━━ PASSAGE PROVIDED ━━

I am getting this strange compilation error in C++


I was doing the Coin change problem, I am trying to do it using Dynamic Programming. But I am getting this compilation which I don't quite understand. Someone told me that I have to assign the 'dp' array dynamically, but he was not sure why. PLease explain this concept .

#include<bits/stdc++.h>
using namespace std;
int solve(int *d, int size, int n , int ** dp){
    if(n==0)
        return 1;
    if(n<0)
        return 0;
    if(size == 0)
        return 0;
    if(dp[n][size]>-1)
        return dp[n][size];
    
    int x = solve(d,size,n-d[0],dp);
    int y = solve(d+1, size - 1, n, dp );
    dp[n][size] = x+y;
    return x+y;
}

int countWaysToMakeChange(int denominations[], int numDenominations, int value){


int dp[value+1][numDenominations+1];
    memset(dp, -1, sizeof dp); 
    return solve(denominations, numDenominations, value, dp );
    

}

Error :

Compilation Failed
In file included from Runner.cpp:3:0:
Solution.h: In function 'int countWaysToMakeChange(int*, int, int)':
Solution.h:28:60: error: cannot convert 'int (*)[(numDenominations + 1)]' to 'int**' for argument '4' to 'int solve(int*, int, int, int**)'
     return solve(denominations, numDenominations, value, dp);
                                                            ^

Here is my Main file code:

#include<iostream>
using namespace std;
#include "Solution.h"

int main(){

  int numDenominations;
  cin >> numDenominations;
  int* denominations = new int[numDenominations];
  for(int i = 0; i < numDenominations; i++){
    cin >> denominations[i];
  }
  int value;
  cin >> value;

  cout << countWaysToMakeChange(denominations, numDenominations, value);

}

Solution

  • There are two problems in the code.

    First, in the function int countWaysToMakeChange(int denominations[], int numDenominations, int value)

    int dp[value+1][numDenominations+1];
    

    is illegal. Array bounds must be compile-time constants. Some compilers allow this sort of things as an extension (and it's legal in C), but it is not valid C++.

    Second, the type of dp is "array of array of int". It is not a "pointer to pointer to int", and the compiler is complaining that it can't make that conversion when the code tries to pass dp as the fourth argument to solve.

    Arrays are confusing. In most contexts, the name of an array decays into a pointer to its first element. That's why you can write code like this:

    void f(int*);
    void g() {
        int array[20];
        f(array);
    }
    

    Since dp is an array, its name decays into a pointer to its first element. But this is where it's easy to get lost: as I said earlier, the type of dp is "array of array of int"; when its name decays, the resulting type is "pointer to array of int".

    If you want to pass dp to solve, solve has to take the same type: "pointer to array of int". But since you don't know the size of that array when you write solve you can't write that type in the argument list.

    That's one reason why multi-dimensional arrays are often represented as one-dimensional arrays, with code to convert the two dimensions into one. The offset is x * width + y, or some minor variant on that. When you do that, your two-dimensional array becomes a one-dimensional array, and its name decays into a pointer to its first element, so you can pass it to a function that expects int*.

━━━
━━ DATASET EXCERPTS ━━

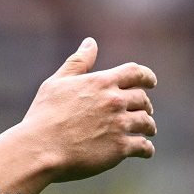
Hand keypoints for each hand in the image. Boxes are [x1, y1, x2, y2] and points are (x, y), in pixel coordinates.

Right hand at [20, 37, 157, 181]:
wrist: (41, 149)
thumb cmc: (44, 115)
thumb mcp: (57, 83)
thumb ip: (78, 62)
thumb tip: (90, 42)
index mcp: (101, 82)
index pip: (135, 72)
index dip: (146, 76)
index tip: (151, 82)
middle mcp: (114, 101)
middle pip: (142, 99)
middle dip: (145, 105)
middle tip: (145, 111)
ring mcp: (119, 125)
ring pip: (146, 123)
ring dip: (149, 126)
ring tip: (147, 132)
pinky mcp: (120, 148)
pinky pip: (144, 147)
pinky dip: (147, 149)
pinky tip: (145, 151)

━━━
━━ DATASET EXCERPTS ━━

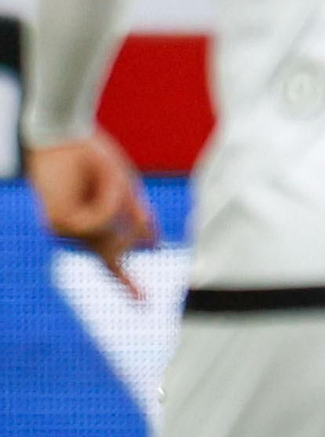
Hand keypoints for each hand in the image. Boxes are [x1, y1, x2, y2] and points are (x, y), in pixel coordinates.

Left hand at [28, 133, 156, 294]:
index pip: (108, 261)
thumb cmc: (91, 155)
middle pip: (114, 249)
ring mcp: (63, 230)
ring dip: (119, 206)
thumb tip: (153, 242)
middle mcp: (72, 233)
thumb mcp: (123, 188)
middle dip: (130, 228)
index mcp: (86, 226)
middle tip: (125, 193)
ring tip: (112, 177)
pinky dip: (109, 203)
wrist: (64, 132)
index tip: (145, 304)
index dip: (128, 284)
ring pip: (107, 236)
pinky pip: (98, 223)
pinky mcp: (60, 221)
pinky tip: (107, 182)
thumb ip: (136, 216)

━━━

REQUIRED ACTIONS ▸
1. In the C++ compilation error text, condense the paragraph starting "That's one reason why multi-dimensional arrays" into a short bulleted list that keeps its main facts.
2. Write out the C++ compilation error text from "That's one reason" up to and including "that expects int*.", renaming "offset" to "index".

ANSWERS TO THE EXERCISES ▸
1.
- Multi-dimensional arrays are often represented as one-dimensional arrays, with code that converts the two dimensions into one.
- The offset is x * width + y, or a minor variant of that.
- The two-dimensional array then becomes one-dimensional, and its name decays into a pointer to its first element.
- It can then be passed to a function that expects int*.

2.
That's one reason why multi-dimensional arrays are often represented as one-dimensional arrays, with code to convert the two dimensions into one. The index is x * width + y, or some minor variant on that. When you do that, your two-dimensional array becomes a one-dimensional array, and its name decays into a pointer to its first element, so you can pass it to a function that expects int*.